Para compreender a importância dos direcionamentos do Conselho Nacional de Justiça é preciso dizer, primeiramente, que as funções desempenhadas pelos administradores judiciais nos processos de insolvência são essenciais para o desenvolvimento adequado dos procedimentos correlatos.

Assim, tendo em vista que o auxílio prestado pelo administrador judicial contribui em larga medida para a condução eficiente do processo judicial de insolvência, a avaliação dos índices de produtividade dos atos praticados por ele é fundamental para se detectar padrões objetivos de condutas mais apropriadas à efetividade do processo.

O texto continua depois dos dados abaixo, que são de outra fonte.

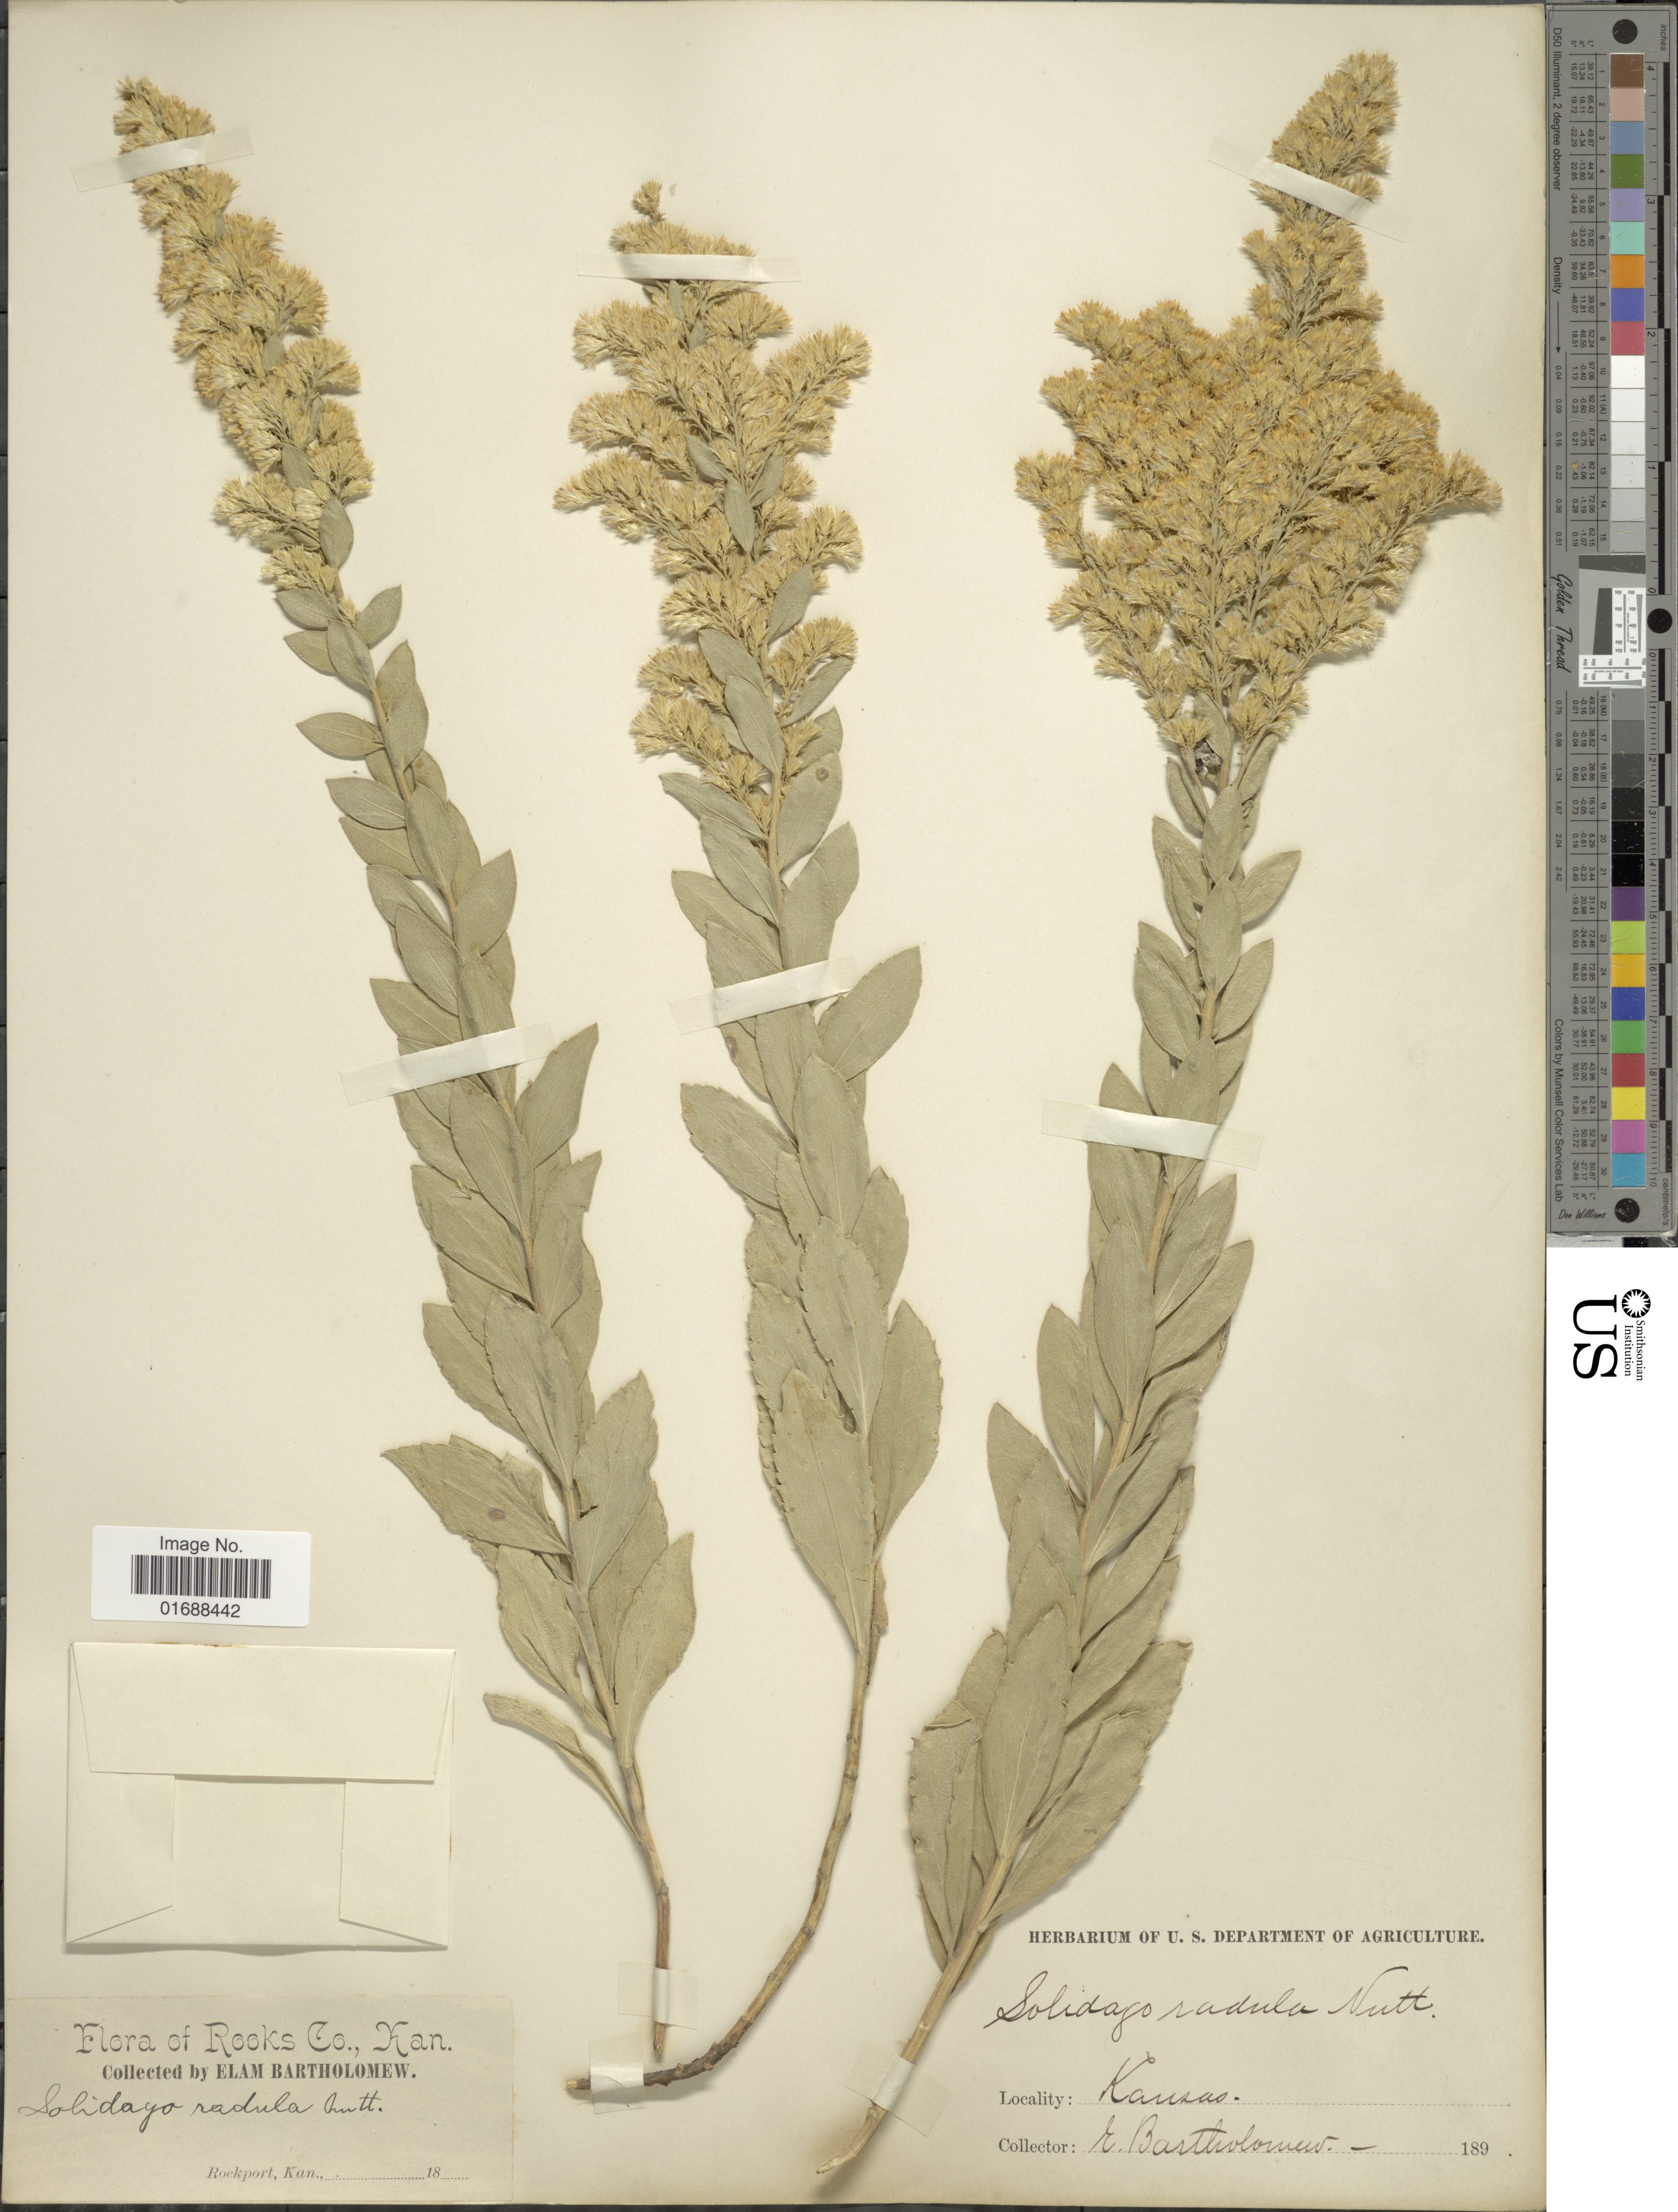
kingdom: Plantae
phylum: Tracheophyta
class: Magnoliopsida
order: Asterales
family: Asteraceae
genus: Solidago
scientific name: Solidago mollis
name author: Bartl.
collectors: E. Bartholomew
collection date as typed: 189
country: United States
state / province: Kansas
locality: Rooks Co., Kansas. Rockport.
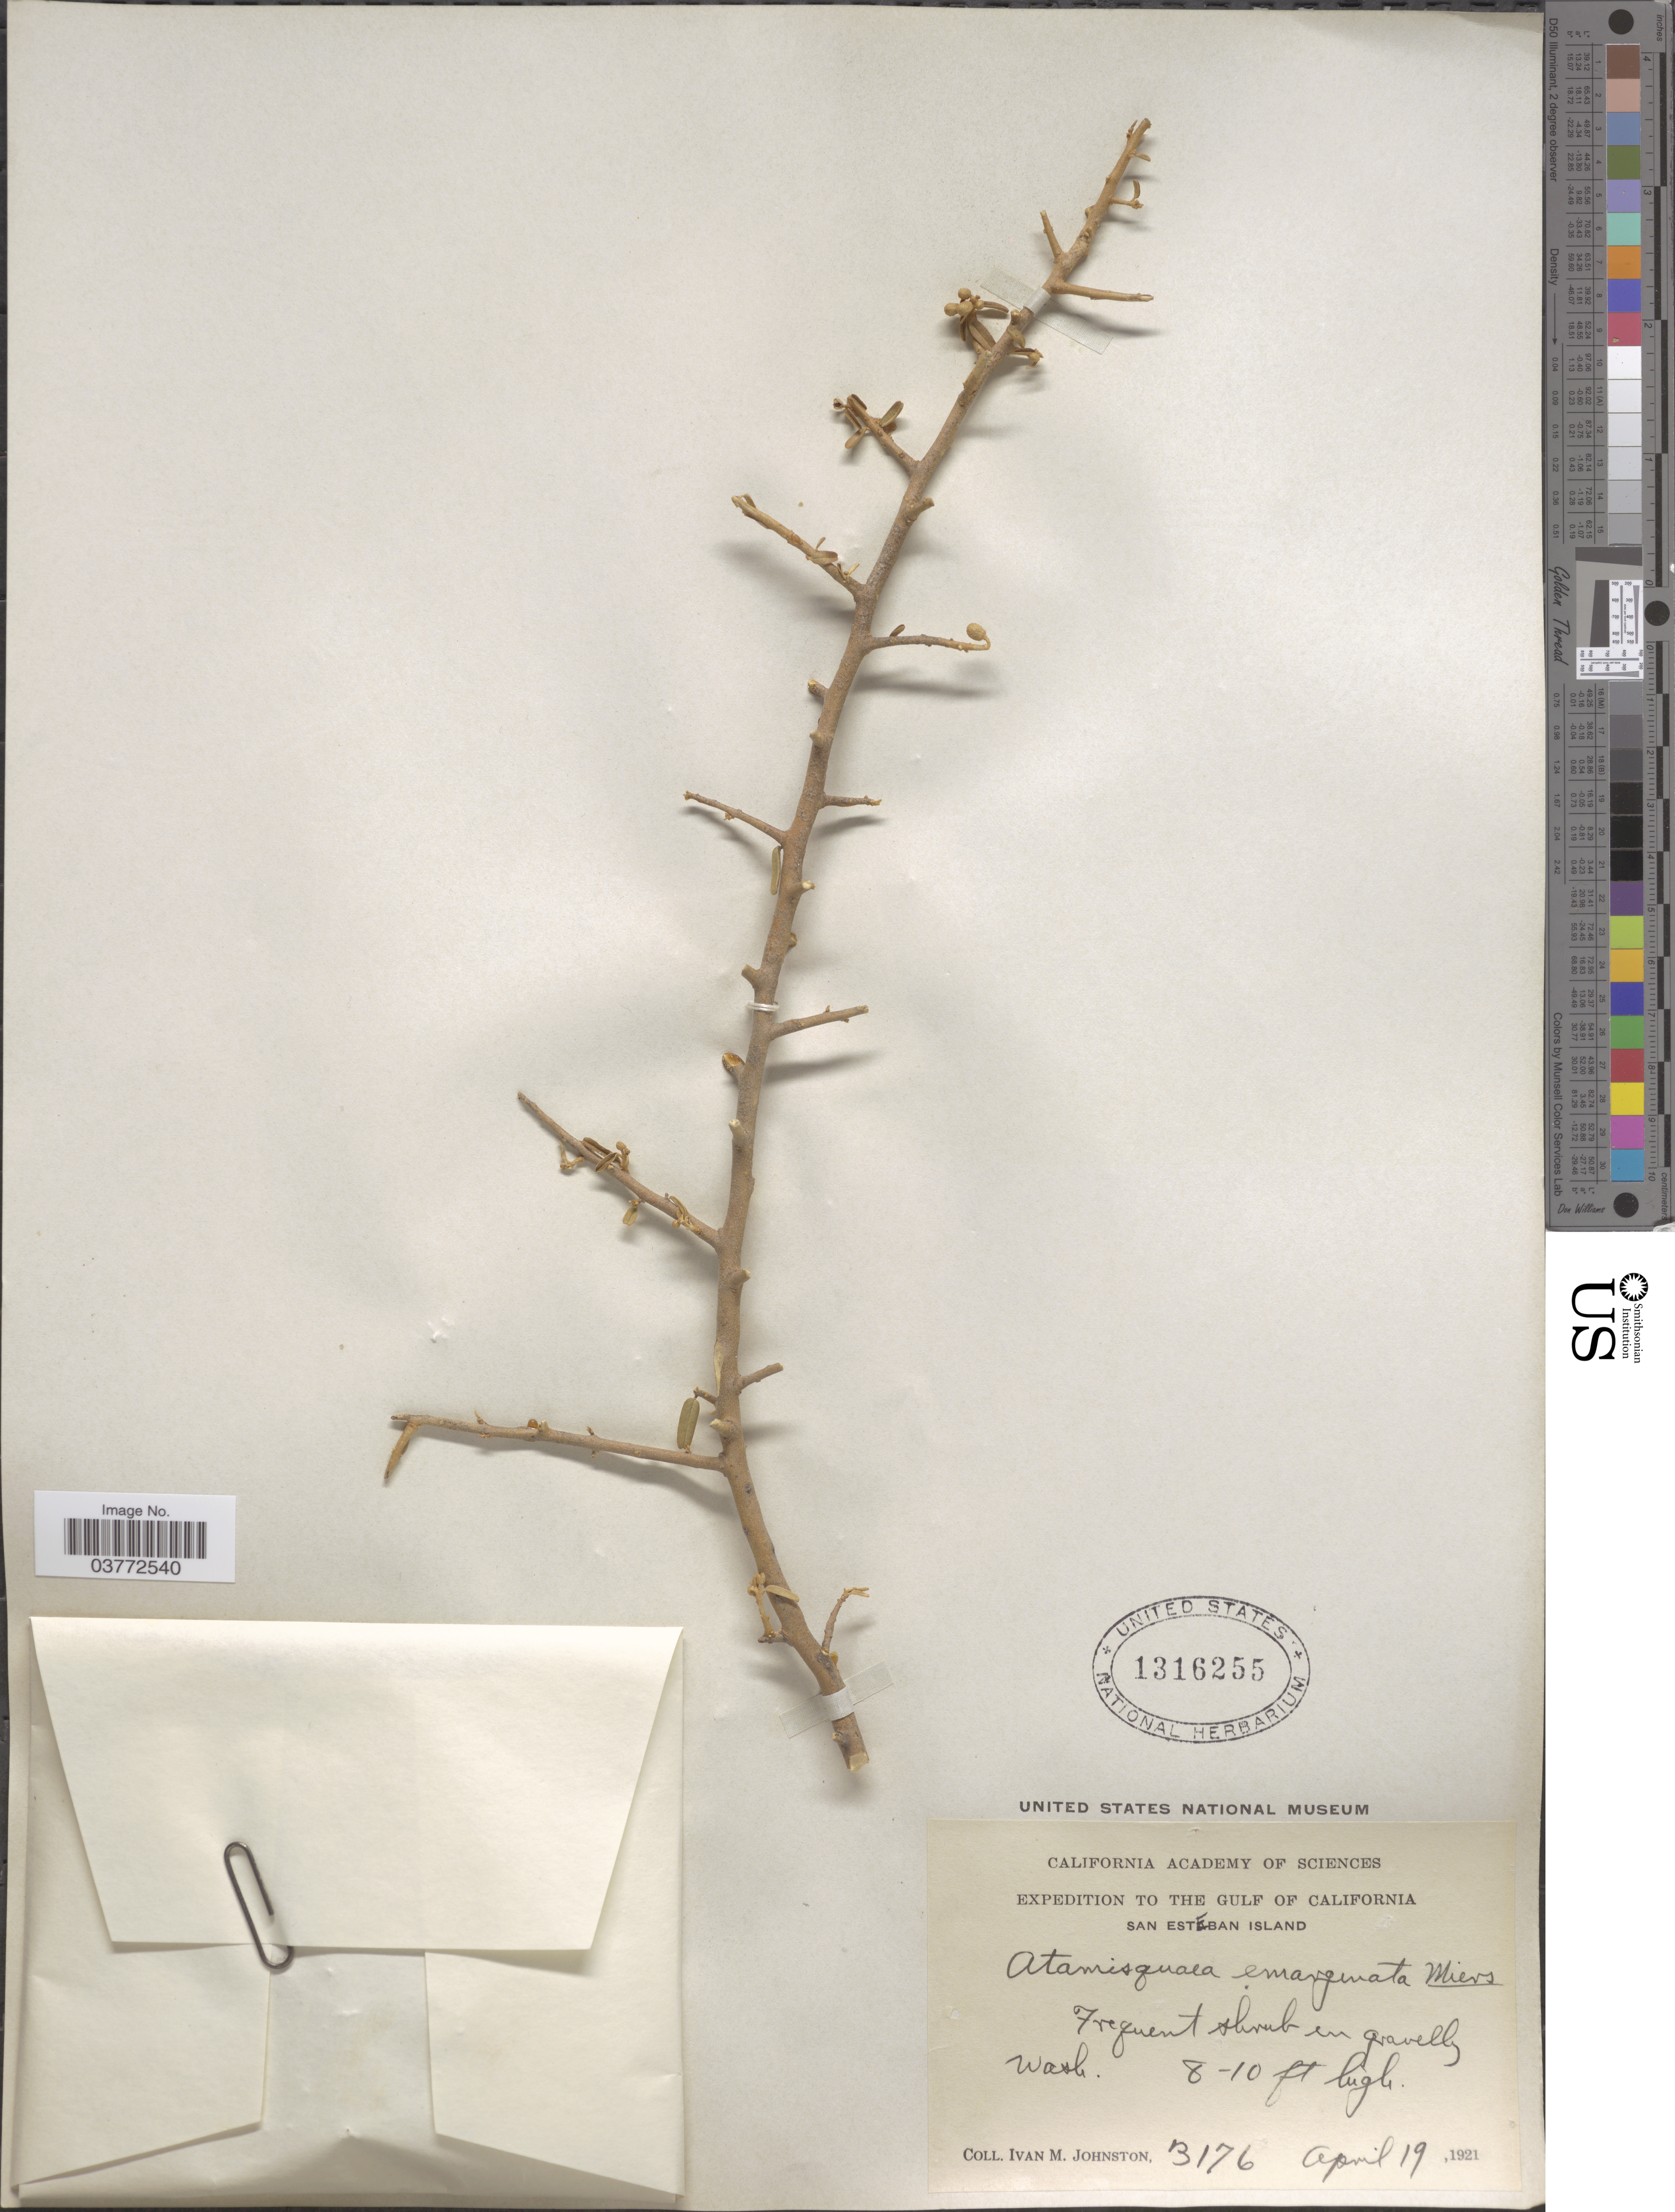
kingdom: Plantae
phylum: Tracheophyta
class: Magnoliopsida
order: Brassicales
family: Capparaceae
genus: Atamisquea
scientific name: Atamisquea emarginata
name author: Miers ex Hook. & Arn.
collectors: I.M. Johnston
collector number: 3176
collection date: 1921-04-19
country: United States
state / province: California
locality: The Gulf of California. San Esteban Island.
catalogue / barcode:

De outro lado, é correto entender que o aprimoramento da efetividade processual no âmbito da recuperação judicial e falência também depende da criação de estratégias e políticas judiciárias fundadas em dados objetivos, elementos seguros e experiências concretas positivas.

Logo, do pondo de vista da administração judicial, a criação de estratégias adequadas de gestão dos processos relacionados à insolvência, entre outros fatores, carece da avaliação objetiva dos índices de produtividade e eficiência dos atos praticados pelos administradores judiciais.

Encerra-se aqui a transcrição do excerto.